Cruzeiro (/pt/) is an administrative region in the Federal District in Brazil. It is bordered by SIA and Brasília to the north, and Sudoeste/Octogonal to the southeast. Created in 1959, Cruzeiro is divided into two broad sections: the original town, Cruzeiro Velho, made up mostly of one- and two-story houses, and Cruzeiro Novo, made up of several similar four-story buildings since 1970. Cruzeiro has a total area of 319.3 hectares. As of 2018, the region has an estimated 31,079 inhabitants.

==History==
Cruzeiro was originally conceived as a residential area to host public servants from the old capital, Rio de Janeiro whose workplaces would be moved to Brasília, such as clerical workers, firemen, policemen and military officers and their families. Cruzeiro hosts two military areas, one of which contains the Armed Forces Hospital (HFA) and the Urban Military Sector (SMU), a military housing project. Cruzeiro was founded on November 30, 1959, receiving the status of administrative region, according to Law 49, of October 25, 1989.

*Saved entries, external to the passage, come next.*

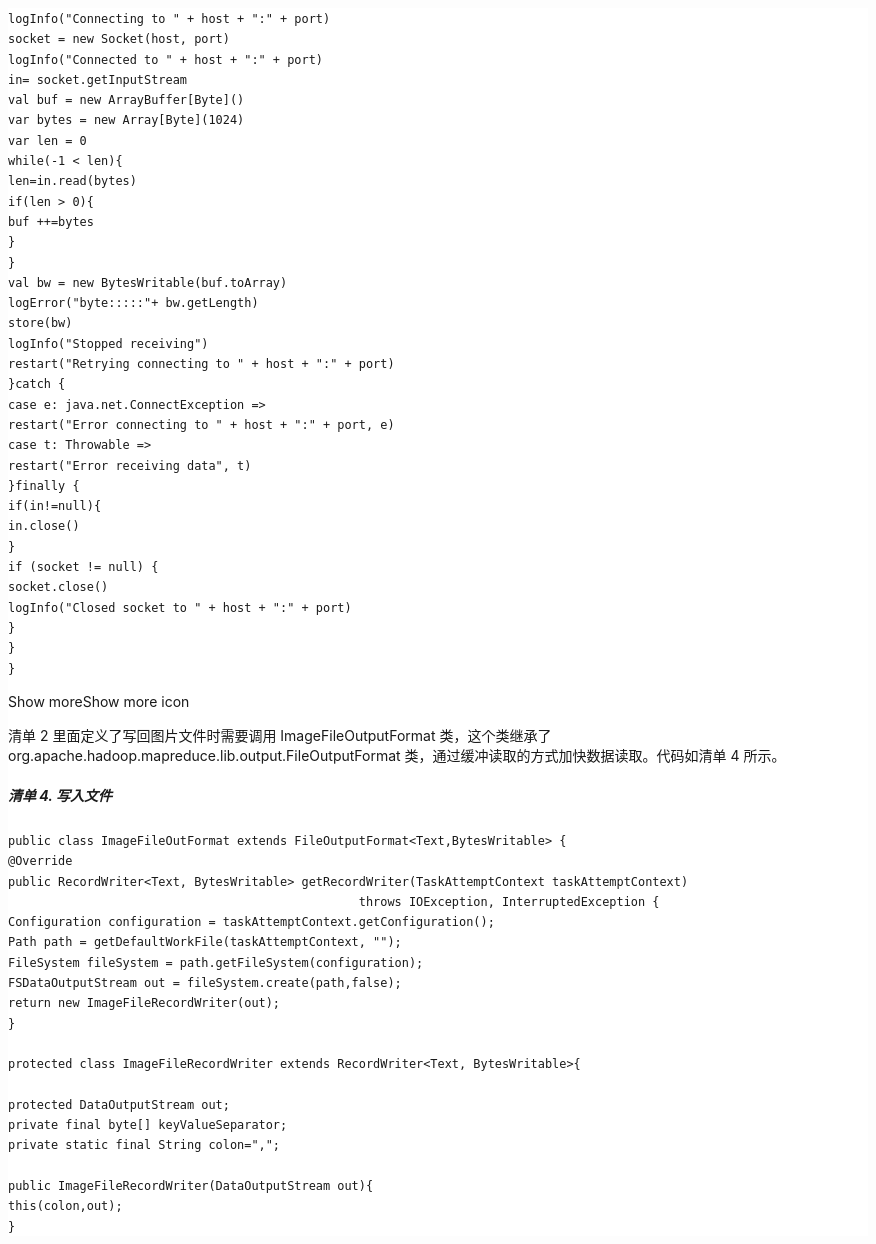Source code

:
 ```
logInfo("Connecting to " + host + ":" + port)
socket = new Socket(host, port)
logInfo("Connected to " + host + ":" + port)
in= socket.getInputStream
val buf = new ArrayBuffer[Byte]()
var bytes = new Array[Byte](1024)
var len = 0
while(-1 < len){
len=in.read(bytes)
if(len > 0){
buf ++=bytes
}
}
val bw = new BytesWritable(buf.toArray)
logError("byte:::::"+ bw.getLength)
store(bw)
logInfo("Stopped receiving")
restart("Retrying connecting to " + host + ":" + port)
}catch {
case e: java.net.ConnectException =>
restart("Error connecting to " + host + ":" + port, e)
case t: Throwable =>
restart("Error receiving data", t)
}finally {
if(in!=null){
in.close()
}
if (socket != null) {
socket.close()
logInfo("Closed socket to " + host + ":" + port)
}
}
}

```

Show moreShow more icon

清单 2 里面定义了写回图片文件时需要调用 ImageFileOutputFormat 类，这个类继承了 org.apache.hadoop.mapreduce.lib.output.FileOutputFormat 类，通过缓冲读取的方式加快数据读取。代码如清单 4 所示。

##### 清单 4\. 写入文件

```
public class ImageFileOutFormat extends FileOutputFormat<Text,BytesWritable> {
@Override
public RecordWriter<Text, BytesWritable> getRecordWriter(TaskAttemptContext taskAttemptContext)
                                                 throws IOException, InterruptedException {
Configuration configuration = taskAttemptContext.getConfiguration();
Path path = getDefaultWorkFile(taskAttemptContext, "");
FileSystem fileSystem = path.getFileSystem(configuration);
FSDataOutputStream out = fileSystem.create(path,false);
return new ImageFileRecordWriter(out);
}

protected class ImageFileRecordWriter extends RecordWriter<Text, BytesWritable>{

protected DataOutputStream out;
private final byte[] keyValueSeparator;
private static final String colon=",";

public ImageFileRecordWriter(DataOutputStream out){
this(colon,out);
}

```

In 1974 and 1989, respectively, the neighborhoods of Octogonal and Sudoeste (SHCSW) were developed within Cruzeiro. In 2003 they were separated to make up the Federal District's administrative region, Sudoeste/Octogonal.

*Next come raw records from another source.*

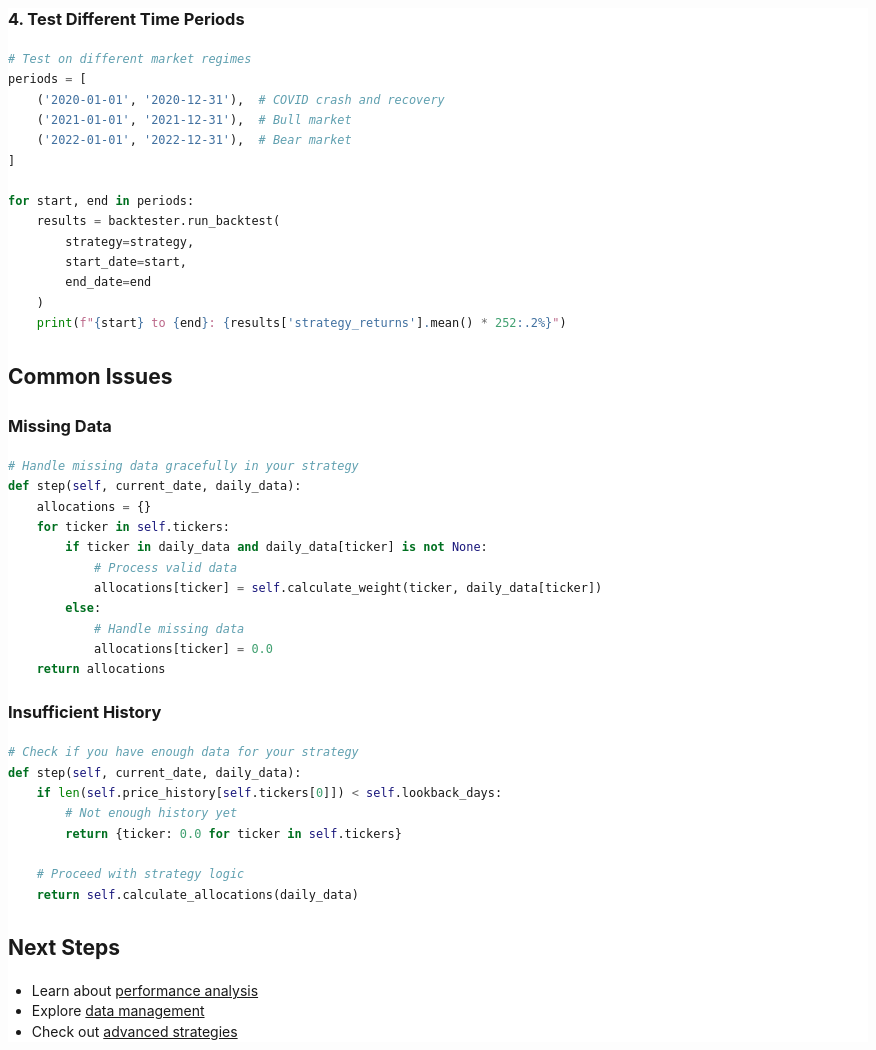 ### 4. Test Different Time Periods

```python
# Test on different market regimes
periods = [
    ('2020-01-01', '2020-12-31'),  # COVID crash and recovery
    ('2021-01-01', '2021-12-31'),  # Bull market
    ('2022-01-01', '2022-12-31'),  # Bear market
]

for start, end in periods:
    results = backtester.run_backtest(
        strategy=strategy,
        start_date=start,
        end_date=end
    )
    print(f"{start} to {end}: {results['strategy_returns'].mean() * 252:.2%}")
```

## Common Issues

### Missing Data

```python
# Handle missing data gracefully in your strategy
def step(self, current_date, daily_data):
    allocations = {}
    for ticker in self.tickers:
        if ticker in daily_data and daily_data[ticker] is not None:
            # Process valid data
            allocations[ticker] = self.calculate_weight(ticker, daily_data[ticker])
        else:
            # Handle missing data
            allocations[ticker] = 0.0
    return allocations
```

### Insufficient History

```python
# Check if you have enough data for your strategy
def step(self, current_date, daily_data):
    if len(self.price_history[self.tickers[0]]) < self.lookback_days:
        # Not enough history yet
        return {ticker: 0.0 for ticker in self.tickers}
    
    # Proceed with strategy logic
    return self.calculate_allocations(daily_data)
```

## Next Steps

- Learn about [performance analysis](analysis.md)
- Explore [data management](data-management.md)
- Check out [advanced strategies](examples/advanced-strategies.md)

Cruzeiro is home to Associação Recreativa Unidos do Cruzeiro (ARUC), Brasília's samba school and is within Brasília's UNESCO World Heritage Site area.

== Geography ==
Cruzeiro is located in the Brazilian Highlands, in the Central-West region of Brazil.

=== Climate ===
Cruzeiro has a Tropical Savanna climate (Köppen: Aw). The climate has two distinct seasons, the rainy season, from October to April, and the dry season, from May to September. During the dry season, the city can have very low relative humidity levels, often below 30%. The average temperature is 21.4 °C.